Wednesday, September 21, 2022

Old High German

Old High German (Althochdeutsch) is the name given to the language in which some texts were written from AD 750 to 1050, including the earliest known written texts in German. 

"German" refers to the language spoken today in Germany, Austria, a large part of Switzerland, and in Luxembourg and Liechtenstein, and by about a million people each in France, Italy and the United States -- by about 100 million people worldwide. "Germanic," however, is a much broader term: in addition to German, the Germanic languages spoken today include English, Dutch, Flemish, Swedish, Norwegian, Danish, Icelandic and others. 
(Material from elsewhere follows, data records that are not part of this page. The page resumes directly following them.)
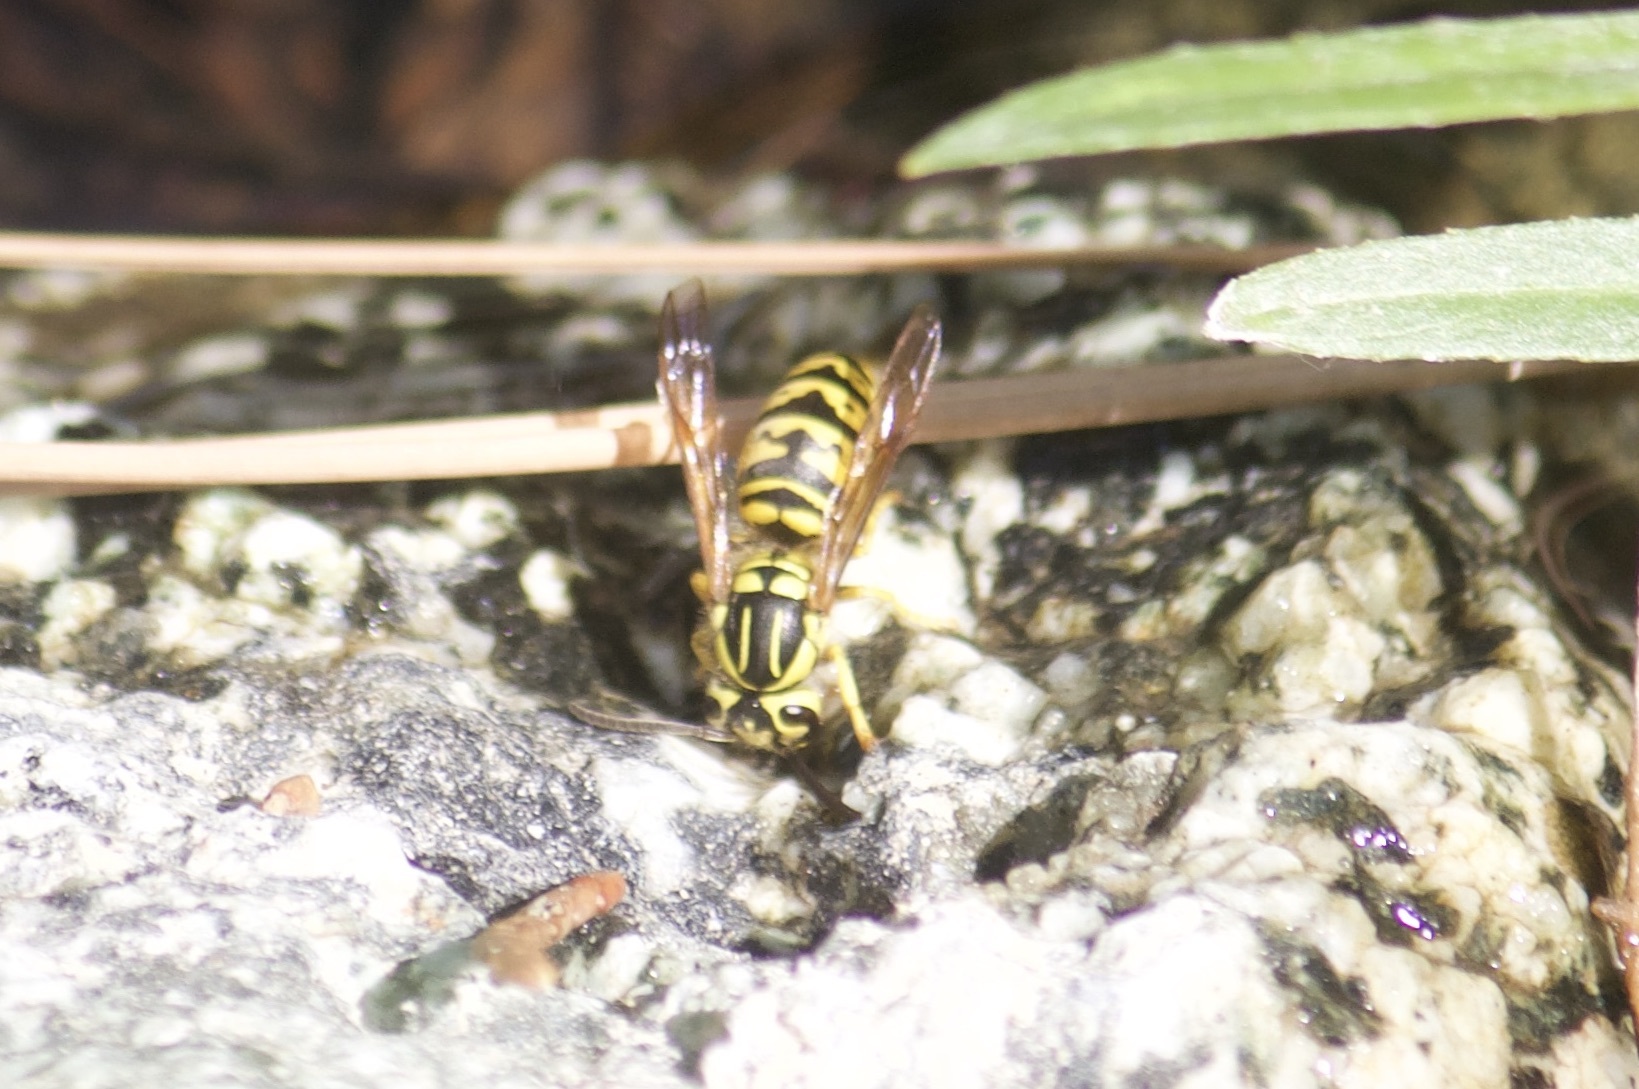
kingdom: Animalia
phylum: Arthropoda
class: Insecta
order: Hymenoptera
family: Vespidae
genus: Vespula
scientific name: Vespula sulphurea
As I said, the earliest written German texts are Old High German. But they are not the earliest written Germanic texts. In the 4th century, Bishop Ulfilas translated the Bible, or least large parts of it, into his native Gothic language. Also in the 4th century, a few other documents were written in Gothic by Ulfilas and/or someone else. And that is all that is known. For whatever reasons, written Gothic did not thrive. 

About a century earlier than Old High German, the earliest known writing in Anglo-Saxon, or Old English, appeared, the poem called "Caedmon" after its supposed author.
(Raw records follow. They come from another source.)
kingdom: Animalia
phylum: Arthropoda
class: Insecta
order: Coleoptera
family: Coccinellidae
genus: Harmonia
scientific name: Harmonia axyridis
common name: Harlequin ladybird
Now, about the "High" in Old High German. To this day there are High German and Low German (Plattdeutsch). High German is the standard version of the language usually spoken on TV and radio, written by journalists and authors and so forth. Out of the huge number of local German dialects, High German has come to be standard German. But "High" is not a value judgment. It does not connote anything cultural or social at all. Rather, High German is a purely geographical term: it is so called because it comes from mountainous areas, and Low German from regions where the land is flatter and the elevation is lower. 
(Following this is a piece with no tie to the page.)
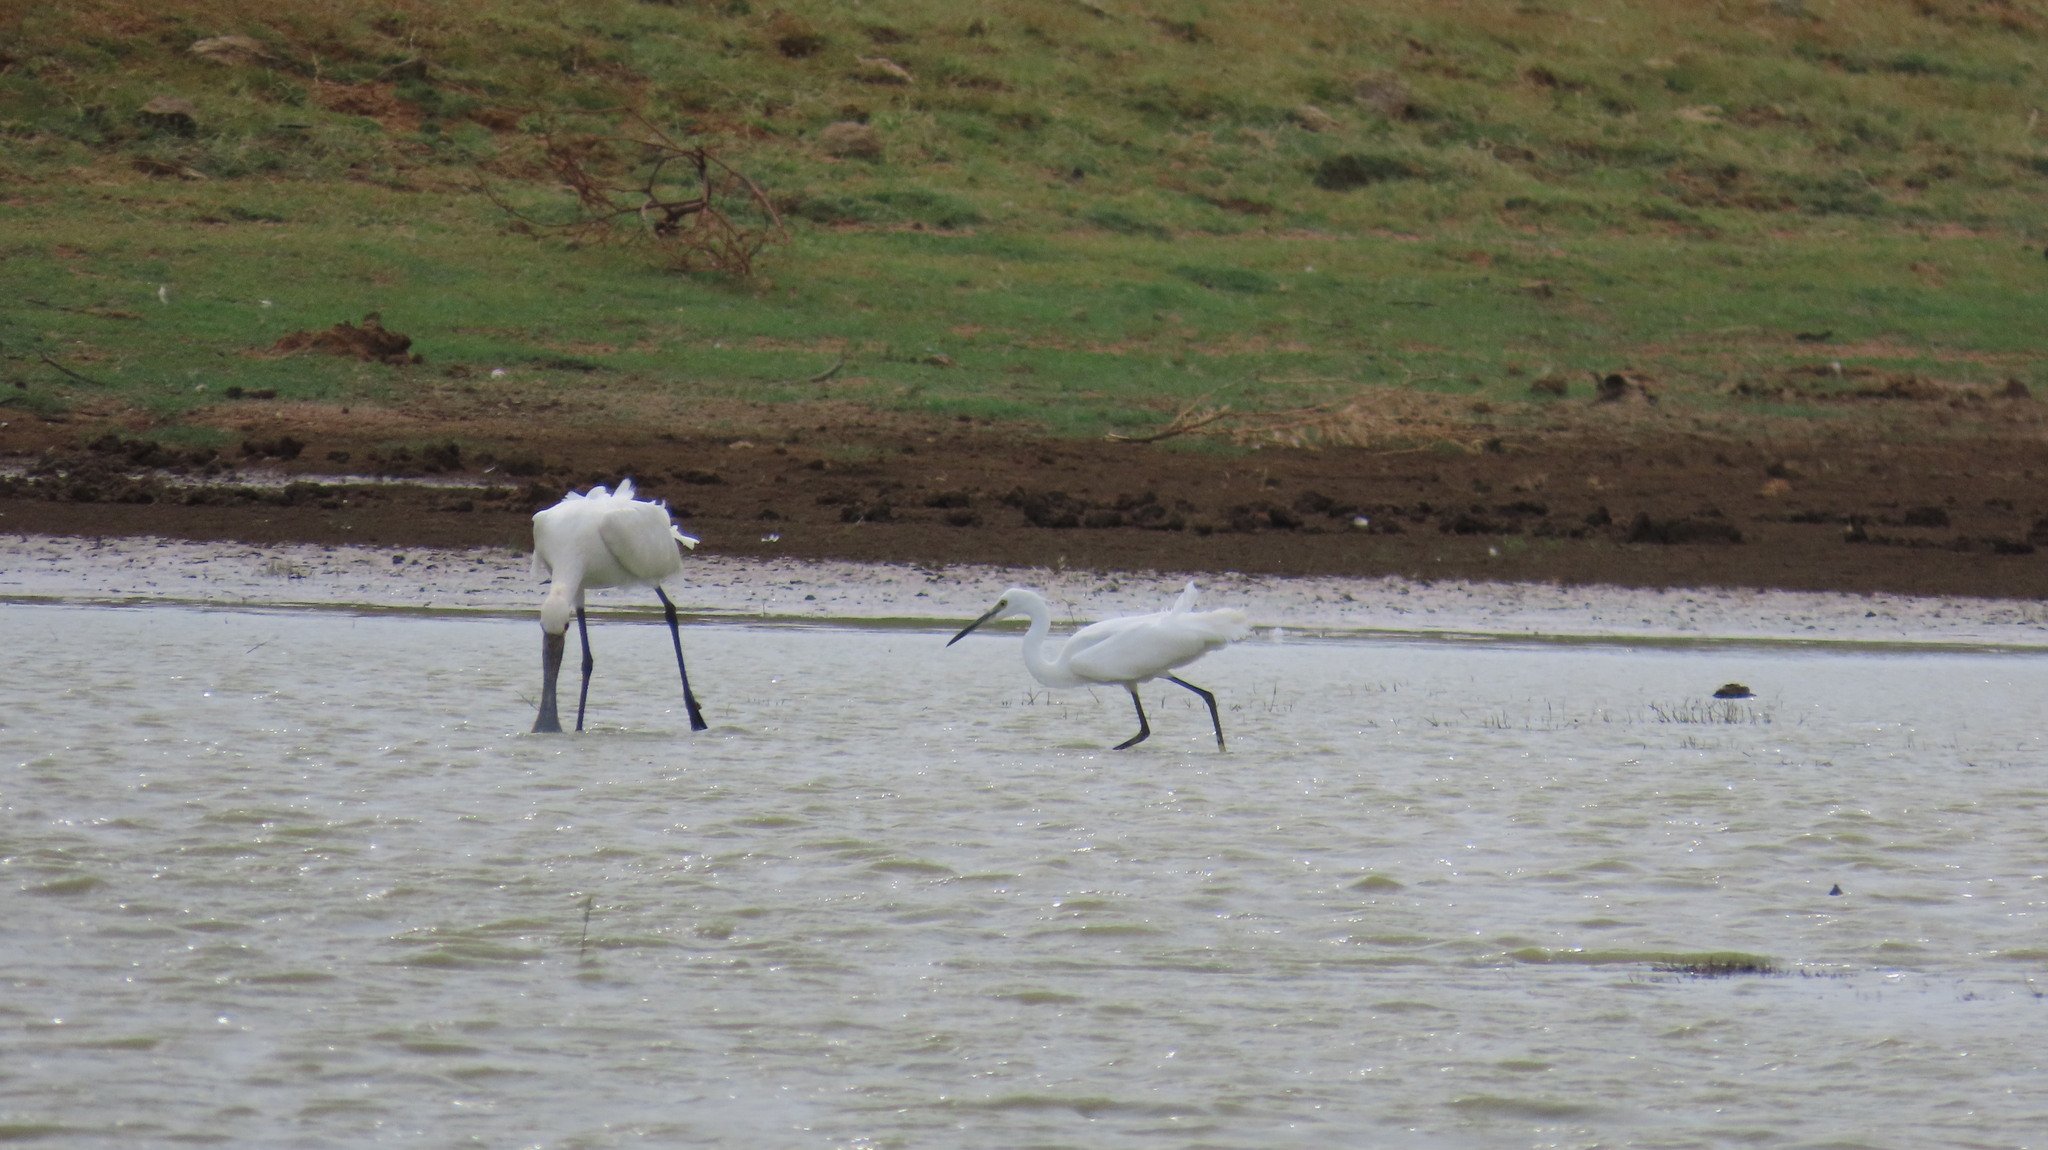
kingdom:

The earliest Old High German texts are glosses, German synonyms written in the margins of Latin manuscripts, and lists of Latin-synonyms. Then come actual translations, of gospels, of Psalms, of earlier Christian writers, occasionally even of "pagan" Latin Classics. There are official pronouncements of Frankish rulers, pieces of the liturgy, passion plays, magical formulas. There is the Hildebrandslied, a tragic story of a battle between a father and son, a survival of Germanic oral literature.

Old High German was strongly supported by Charlemagne and his successors. Then, as the Saxons took control in German, there was a century, roughly from AD 900 to 1000, when written German virtually disappeared. Latin had been the dominant written language the entire time, but under the Saxons, Latin's status returned from dominant to exclusive. 

And then, in the first half of the 11th century, in the period of transition from Old High German to Middle High German, the dominant figure in literary German was Notker, also called Notker the German, to distinguish him from the 9th-century Notker the Stutterer, known for his German additions to the liturgy. In addition to purely German works, Notker the German wrote distinctive mixed works, part Latin, part German.

After Notker, beginning around AD 1050 and lasting until about 1350, is the period of the literature referred to as Middle High German, with authors much more well-known and widely-read than anyone in Old High German: for example, Hartmann von Aue, Gottfried von Strassburg, Wolfram von Eschenbach, and, perhaps the most prominent Medieval German work, the anonymous Nibelungenlied. Old High German is more foreign, more difficult for contemporary readers to comprehend, often comparatively primitive. Still, it offers fascinating glimpses into the life of the times and places where it was made.